Paginatekst —
:::::

ECLI:NL:RVS:2010:BM2607

Raad van State

Datum uitspraak
28 april 2010
Publicatiedatum
5 april 2013
Zaaknummer
200907473/1/V6
Instantie
Raad van State
Type
Uitspraak
Rechtsgebied
Bestuursrecht
Procedures
  • Hoger beroep
Rechters
Vindplaatsen
  • Rechtspraak.nl
AI samenvatting door LexboostAutomatisch gegenereerd

Hoger beroep tegen boete opgelegd door de minister van Sociale Zaken en Werkgelegenheid wegens overtreding van de Wet arbeid vreemdelingen

In deze zaak gaat het om een hoger beroep van [appellante] tegen een boete van € 136.000,00 die door de minister van Sociale Zaken en Werkgelegenheid is opgelegd wegens overtreding van artikel 2, eerste lid, van de Wet arbeid vreemdelingen (Wav). De minister had vastgesteld dat [appellante] zeventien vreemdelingen van Bulgaarse nationaliteit arbeid had laten verrichten zonder de vereiste tewerkstellingsvergunningen. De rechtbank Roermond had het beroep van [appellante] tegen het besluit van de minister ongegrond verklaard, waarna [appellante] in hoger beroep ging bij de Raad van State.

De Raad van State oordeelde dat de minister terecht had vastgesteld dat [appellante] als vergunningplichtig werkgever van de vreemdelingen moest worden aangemerkt. [appellante] betoogde dat de vreemdelingen als zelfstandigen konden worden aangemerkt en dat de minister niet had aangetoond dat zij in strijd met de Wav had gehandeld. De Raad van State oordeelde echter dat de rechtbank terecht had overwogen dat de vreemdelingen niet als zelfstandigen konden worden aangemerkt, omdat zij onder gezag van [appellante] werkten.

:::::

Opdrachten —
1/ Geef uit de gegevens bovenaan de uitspraak elk veld waarbij een waarde staat, samen met die waarde.
2/ Ga alsjeblieft verder met de uitspraak, te beginnen na de laatste zin.

Verzamelde gegevens —
:::::

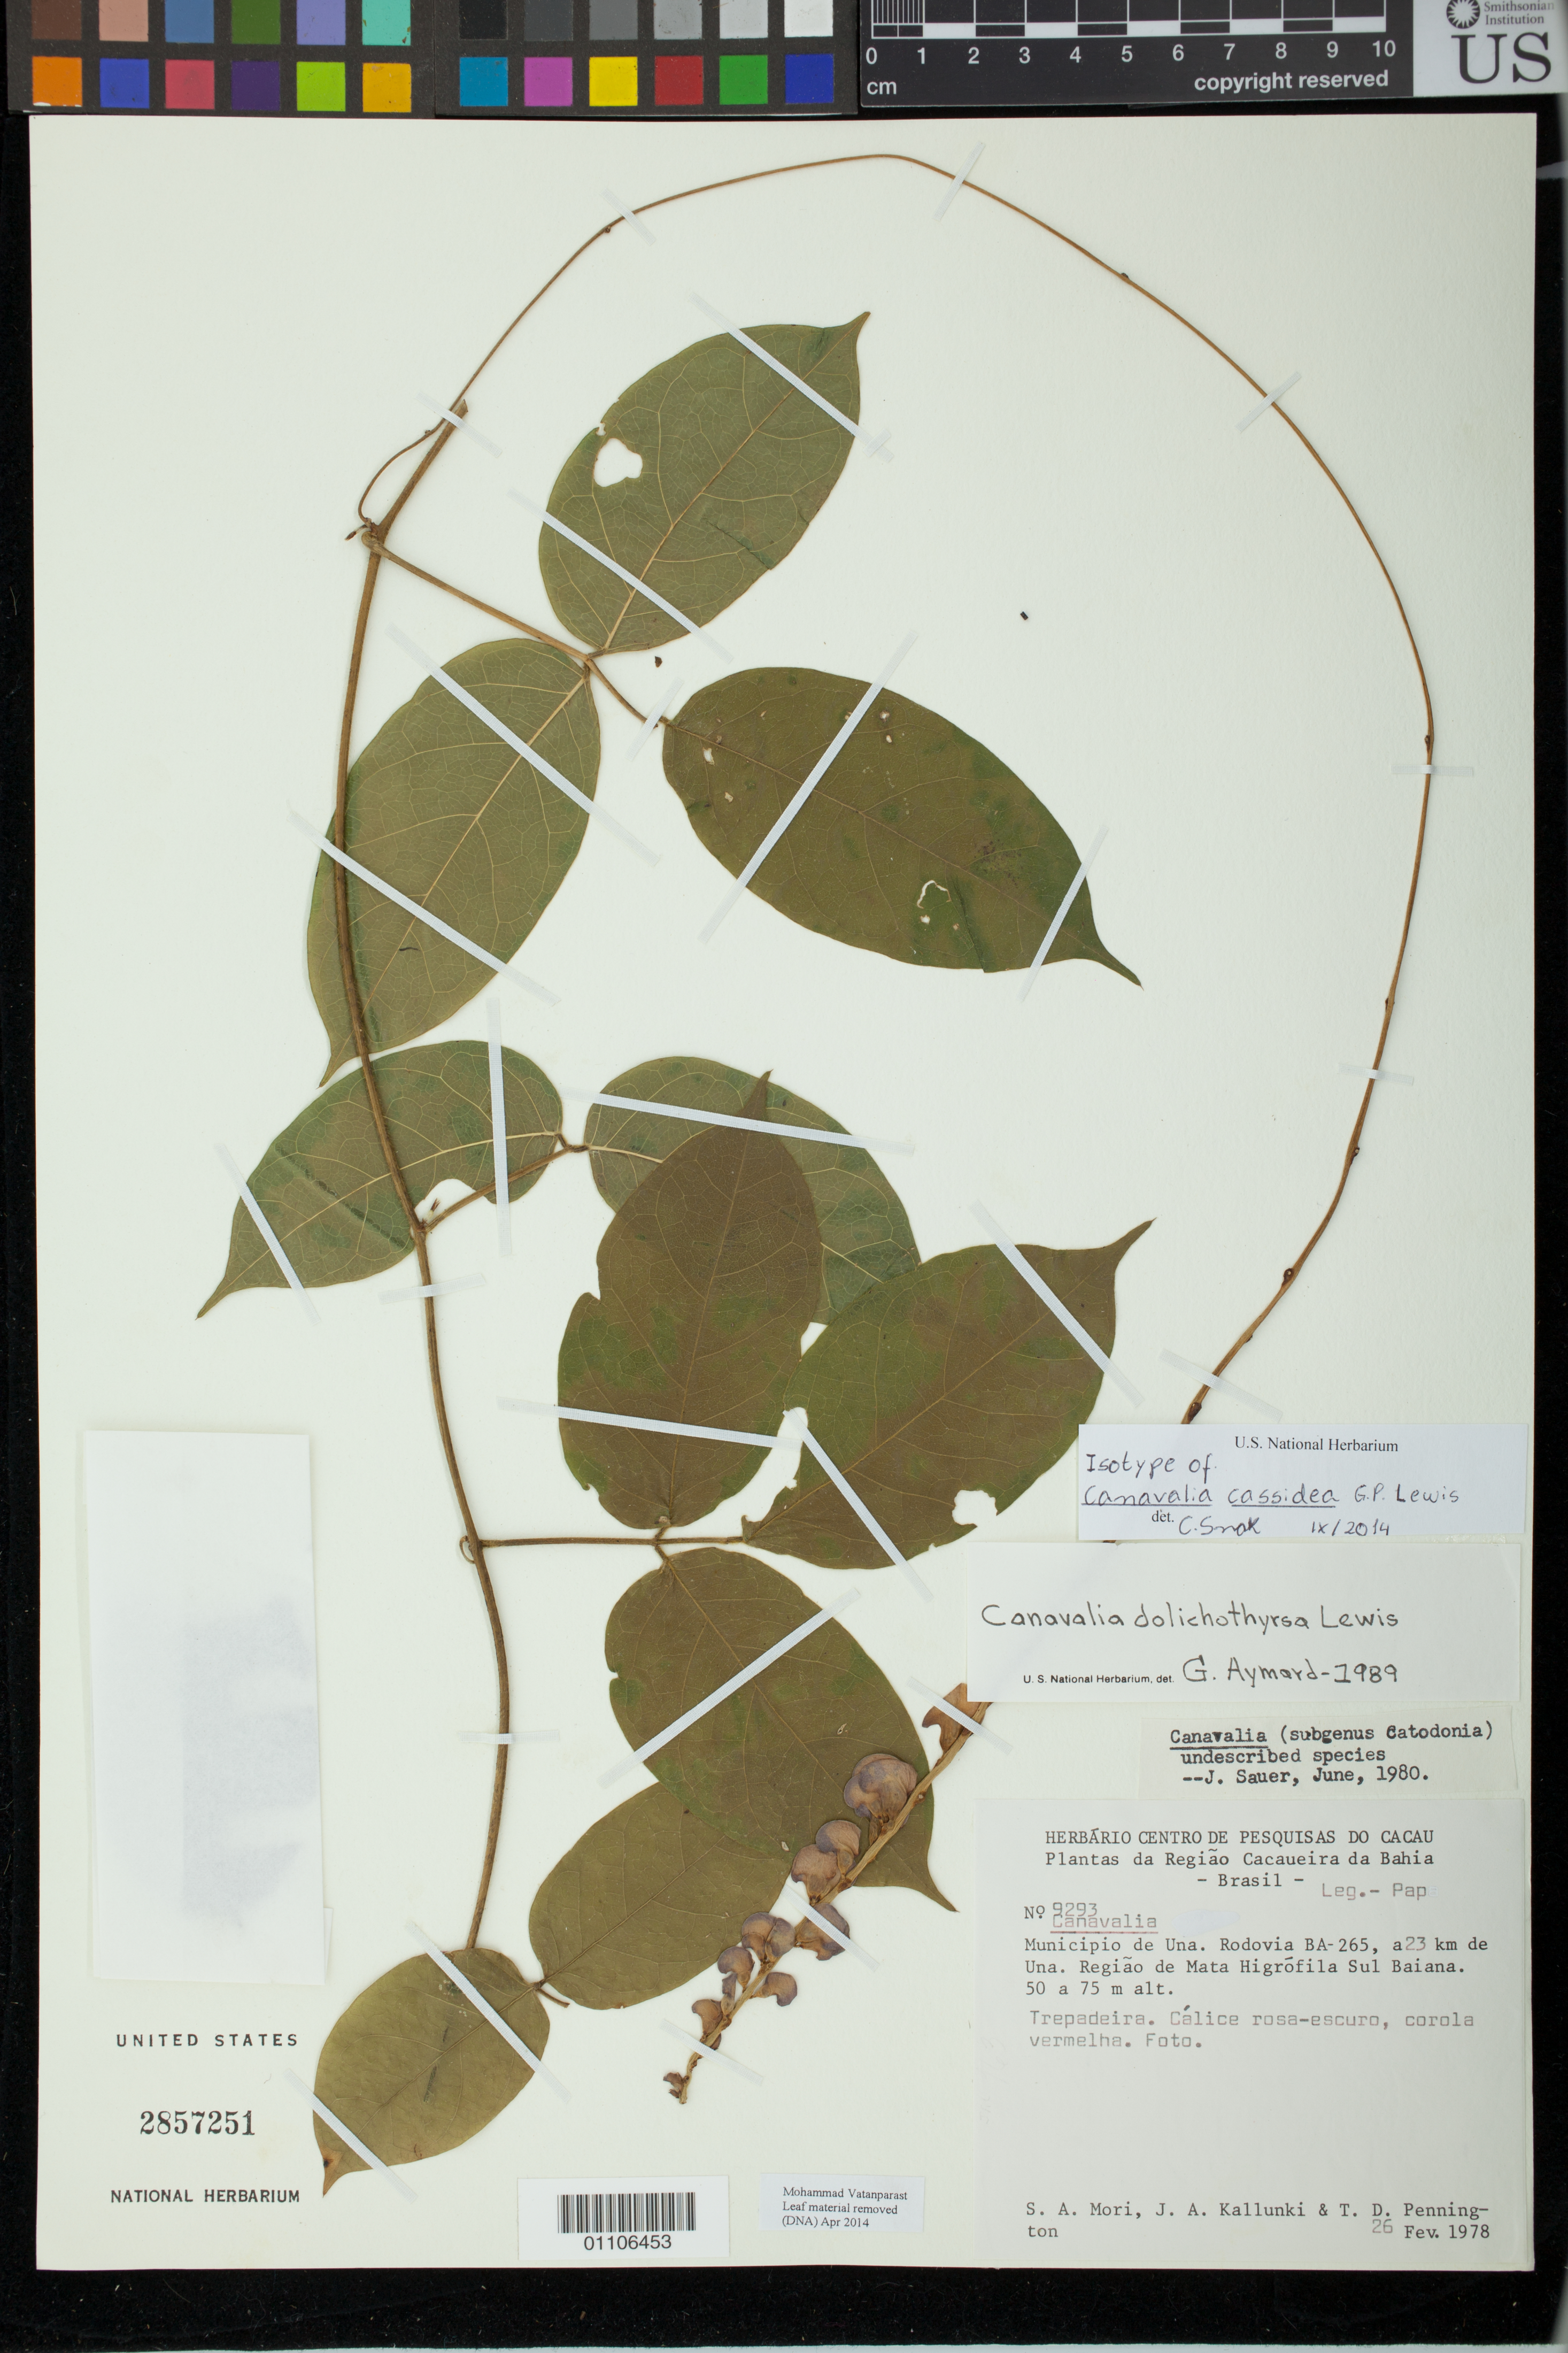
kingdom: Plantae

:::::

Gegeven antwoorden —
1/
Datum uitspraak: 28 april 2010
Publicatiedatum: 5 april 2013
Zaaknummer: 200907473/1/V6
Instantie: Raad van State
Type: Uitspraak
Rechtsgebied: Bestuursrecht
Procedures: Hoger beroep
Vindplaatsen: Rechtspraak.nl

2/
De Raad van State bevestigde de uitspraak van de rechtbank en oordeelde dat de minister in redelijkheid de boete had kunnen opleggen. De rechtbank had terecht geoordeeld dat [appellante] niet voldoende had aangetoond dat zij al het mogelijke had gedaan om de overtreding van de Wav te voorkomen. De Raad van State concludeerde dat het hoger beroep ongegrond was en bevestigde de aangevallen uitspraak.

Uitspraak

200907473/1/V6.
Datum uitspraak: 28 april 2010
AFDELING
BESTUURSRECHTSPRAAK
Uitspraak op het hoger beroep van:
[appellante], gevestigd te [plaats],
tegen de uitspraak van de rechtbank Roermond van 14 augustus 2009 in zaak nr. 09/45 in het geding tussen:
[appellante]
en
de minister van Sociale Zaken en Werkgelegenheid.
1. Procesverloop
Bij besluit van 29 juli 2008 heeft de minister van Sociale Zaken en Werkgelegenheid (hierna: de minister) [appellante] een boete opgelegd van € 136.000,00 wegens overtreding van artikel 2, eerste lid, van de Wet arbeid vreemdelingen (hierna: de Wav).
Bij besluit van 27 november 2008 heeft de minister het door [appellante] daartegen gemaakte bezwaar ongegrond verklaard. Dit besluit is aangehecht.
Bij uitspraak van 14 augustus 2009, verzonden op dezelfde dag, heeft de rechtbank Roermond (hierna: de rechtbank) het daartegen door [appellante] ingestelde beroep ongegrond verklaard. Deze uitspraak is aangehecht.
Tegen deze uitspraak heeft [appellante] bij brief, bij de Raad van State ingekomen op 24 september 2009, hoger beroep ingesteld. De gronden van het hoger beroep zijn aangevuld bij brief van 23 oktober 2009. Deze brieven zijn aangehecht.
De minister heeft een verweerschrift ingediend.
De Afdeling heeft de zaak ter zitting behandeld op 4 februari 2010, waar [appellante], vertegenwoordigd door mr. S. Pronk, advocaat te Delft, en de minister, vertegenwoordigd door mr. M. Garabitian, werkzaam bij het ministerie van Sociale Zaken en Werkgelegenheid, zijn verschenen.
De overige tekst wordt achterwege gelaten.